Trump’s Cybersecurity Executive Order Under Fire

Former AT&T CSO, Ed Amoroso, says government needs to shift from talk to action when it comes to cybersecurity.

NEW YORK–President Donald Trump’s Cybersecurity Executive Order needs an overhaul, specifically a shift from planning and proposals to the pragmatic. According to Ed Amoroso, former AT&T CSO, there are dire consequences to the U.S. critical infrastructure if the U.S. government pursues its current cybersecurity status quo.

“How many plans are being drafted by government agencies right now under the current Cyber Executive Order? Hundreds. And who is going to read them?” asked Amoroso, currently CEO of TAG Cyber. “This is not the way Trump’s executive order should be.”

Speaking today at the Borderless Cyber conference, Amoroso argued cybersecurity needs to be more about three essential ingredients. “It’s simple. The administration’s focus needs to be on implementing one compliance framework (NIST), moving to the cloud, and getting our young kids involved in cyber. That’s something that we can actually do.”

In an open letter to President Donald Trump, he is calling for an immediate rewrite of the Executive Order on Cybersecurity that embraces the 2013 draft National Institute of Standards and Technology (NIST) framework that aims to establish sets of industry specific security norms applicable to organizations of all sizes with the goal of securing the nation’s critical infrastructure.

He also said that it’s important to reduce the attack surface of the government’s “enterprise perimeter” by moving government data warehousing and processes to the cloud.

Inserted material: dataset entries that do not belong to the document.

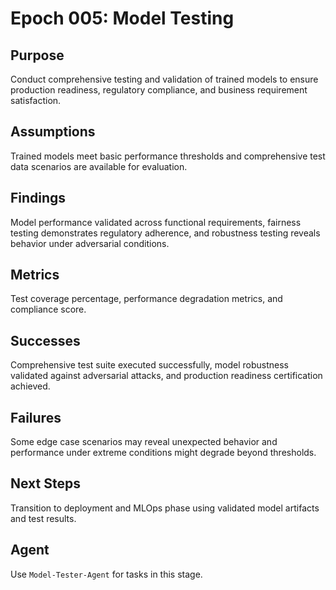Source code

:# Epoch 005: Model Testing

## Purpose
Conduct comprehensive testing and validation of trained models to ensure production readiness, regulatory compliance, and business requirement satisfaction.

## Assumptions
Trained models meet basic performance thresholds and comprehensive test data scenarios are available for evaluation.

## Findings
Model performance validated across functional requirements, fairness testing demonstrates regulatory adherence, and robustness testing reveals behavior under adversarial conditions.

## Metrics
Test coverage percentage, performance degradation metrics, and compliance score.

## Successes
Comprehensive test suite executed successfully, model robustness validated against adversarial attacks, and production readiness certification achieved.

## Failures
Some edge case scenarios may reveal unexpected behavior and performance under extreme conditions might degrade beyond thresholds.

## Next Steps
Transition to deployment and MLOps phase using validated model artifacts and test results.

## Agent
Use `Model-Tester-Agent` for tasks in this stage.
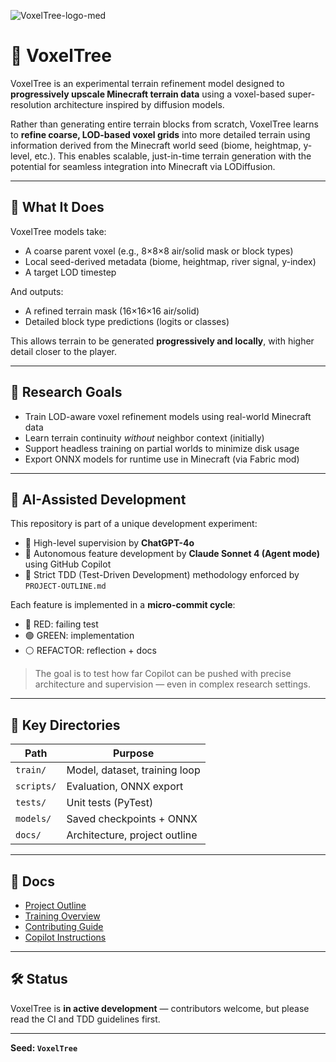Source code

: ![VoxelTree-logo-med](https://github.com/user-attachments/assets/c323591b-3fb1-48b6-a3c3-4a19cfcbeebf)

# 🌲 VoxelTree

VoxelTree is an experimental terrain refinement model designed to **progressively upscale Minecraft terrain data** using a voxel-based super-resolution architecture inspired by diffusion models.

Rather than generating entire terrain blocks from scratch, VoxelTree learns to **refine coarse, LOD-based voxel grids** into more detailed terrain using information derived from the Minecraft world seed (biome, heightmap, y-level, etc.). This enables scalable, just-in-time terrain generation with the potential for seamless integration into Minecraft via LODiffusion.

---

## 🧠 What It Does

VoxelTree models take:
- A coarse parent voxel (e.g., 8×8×8 air/solid mask or block types)
- Local seed-derived metadata (biome, heightmap, river signal, y-index)
- A target LOD timestep

And outputs:
- A refined terrain mask (16×16×16 air/solid)
- Detailed block type predictions (logits or classes)

This allows terrain to be generated **progressively and locally**, with higher detail closer to the player.

---

## 🔬 Research Goals

- Train LOD-aware voxel refinement models using real-world Minecraft data
- Learn terrain continuity *without* neighbor context (initially)
- Support headless training on partial worlds to minimize disk usage
- Export ONNX models for runtime use in Minecraft (via Fabric mod)

---

## 🤖 AI-Assisted Development

This repository is part of a unique development experiment:
- 🧠 High-level supervision by **ChatGPT-4o**
- 🤖 Autonomous feature development by **Claude Sonnet 4 (Agent mode)** using GitHub Copilot
- 🧪 Strict TDD (Test-Driven Development) methodology enforced by `PROJECT-OUTLINE.md`

Each feature is implemented in a **micro-commit cycle**:
- 🔴 RED: failing test
- 🟢 GREEN: implementation
- ⚪ REFACTOR: reflection + docs

> The goal is to test how far Copilot can be pushed with precise architecture and supervision — even in complex research settings.

---

## 📁 Key Directories

| Path         | Purpose                          |
|--------------|----------------------------------|
| `train/`     | Model, dataset, training loop    |
| `scripts/`   | Evaluation, ONNX export          |
| `tests/`     | Unit tests (PyTest)              |
| `models/`    | Saved checkpoints + ONNX         |
| `docs/`      | Architecture, project outline    |

---

## 📘 Docs

- [Project Outline](docs/PROJECT-OUTLINE.md)
- [Training Overview](docs/TRAINING-OVERVIEW.md)
- [Contributing Guide](docs/CONTRIBUTING.md)
- [Copilot Instructions](.github/copilot-instructions.md)

---

## 🛠 Status

VoxelTree is **in active development** — contributors welcome, but please read the CI and TDD guidelines first.

---

**Seed: `VoxelTree`**
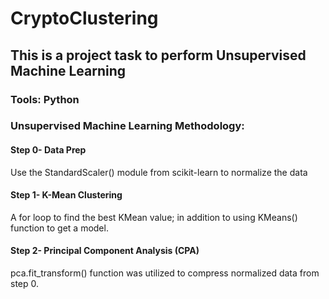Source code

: # CryptoClustering
## This is a project task to perform Unsupervised Machine Learning
### Tools: Python 
### Unsupervised Machine Learning Methodology:
#### Step 0- Data Prep
Use the StandardScaler() module from scikit-learn to normalize the data
#### Step 1- K-Mean Clustering
A for loop to find the best KMean value; in addition to using KMeans() function to get a model.
#### Step 2- Principal Component Analysis (CPA)
pca.fit_transform() function was utilized to compress normalized data from step 0.
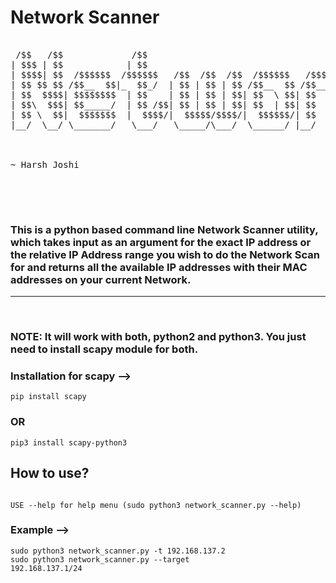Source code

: # Network Scanner


<pre>

 /$$   /$$             /$$                                       /$$              /$$$$$$                                                                   
| $$$ | $$            | $$                                      | $$             /$$__  $$                                                                  
| $$$$| $$  /$$$$$$  /$$$$$$   /$$  /$$  /$$  /$$$$$$   /$$$$$$ | $$   /$$      | $$  \__/  /$$$$$$$  /$$$$$$  /$$$$$$$  /$$$$$$$   /$$$$$$   /$$$$$$       
| $$ $$ $$ /$$__  $$|_  $$_/  | $$ | $$ | $$ /$$__  $$ /$$__  $$| $$  /$$/      |  $$$$$$  /$$_____/ |____  $$| $$__  $$| $$__  $$ /$$__  $$ /$$__  $$      
| $$  $$$$| $$$$$$$$  | $$    | $$ | $$ | $$| $$  \ $$| $$  \__/| $$$$$$/        \____  $$| $$        /$$$$$$$| $$  \ $$| $$  \ $$| $$$$$$$$| $$  \__/      
| $$\  $$$| $$_____/  | $$ /$$| $$ | $$ | $$| $$  | $$| $$      | $$_  $$        /$$  \ $$| $$       /$$__  $$| $$  | $$| $$  | $$| $$_____/| $$            
| $$ \  $$|  $$$$$$$  |  $$$$/|  $$$$$/$$$$/|  $$$$$$/| $$      | $$ \  $$      |  $$$$$$/|  $$$$$$$|  $$$$$$$| $$  | $$| $$  | $$|  $$$$$$$| $$            
|__/  \__/ \_______/   \___/   \_____/\___/  \______/ |__/      |__/  \__/       \______/  \_______/ \_______/|__/  |__/|__/  |__/ \_______/|__/            
                                                                                                                                                            
                                                                                                                                                            
                                                                                                                                                          
~ Harsh Joshi                                                                                                                                
                                                                                                                                                    

</pre>
<br>


### This is a python based command line Network Scanner utility, which takes input as an argument for the exact IP address or the relative IP Address range you wish to do the Network Scan for and returns all the available IP addresses with their MAC addresses on your current Network.


<hr><br>


### NOTE: It will work with both, python2 and python3. You just need to install scapy module for both.
### Installation for scapy -->
<code>pip install scapy</code>

### OR

<code>pip3 install scapy-python3</code>

## How to use?

<code>
USE --help for help menu (sudo python3 network_scanner.py --help)</code>



### Example -->

<code>sudo python3 network_scanner.py -t 192.168.137.2 </code><br>
<code>sudo python3 network_scanner.py --target 192.168.137.1/24</code>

“Why didn’t Hillary Clinton’s emails get hacked in the last election? Because it was located outside the official U.S. perimeter where hackers couldn’t get to it. She got lucky,” Amoroso said. He said when the government “scatters its workload into a million pieces” into the cloud the network infrastructure goes away and removes the hard target of the enterprise perimeter.

Part of his rewrite of the executive order also includes mandating that “each government agency shall significantly expand their Cyber Corps Program for young people interested in a cyber security a career,” according to his open letter.

“Why don’t we incent young people to be involved with cyber security for five years and then pay for their college?” he said. “We have a small program now (Cyber Corps Program), but it needs to be 10 times bigger.”

Just as the Peace Corps defined a generation in the 1960s, the Cyber Corps has the same potential. He points to current estimates of 1 million vacant cybersecurity-related jobs currently unfilled coupled with an over-reliance on H-1B Visas.

“Very few kids are going into hi-tech today. Especially for women, the Ph.D-rate for computer science is dropping. That is alarming and not acceptable,” Amoroso said.

The Cybersecurity Executive Order needs to be about something that politicians and bureaucrats can actually do, he said. “If we stay this course, then my prediction is dire. I think that our critical infrastructure is fundamentally vulnerable.” And if U.S. cybersecurity leadership doesn’t change, it’s going to be the same broken pattern over and over again, he said.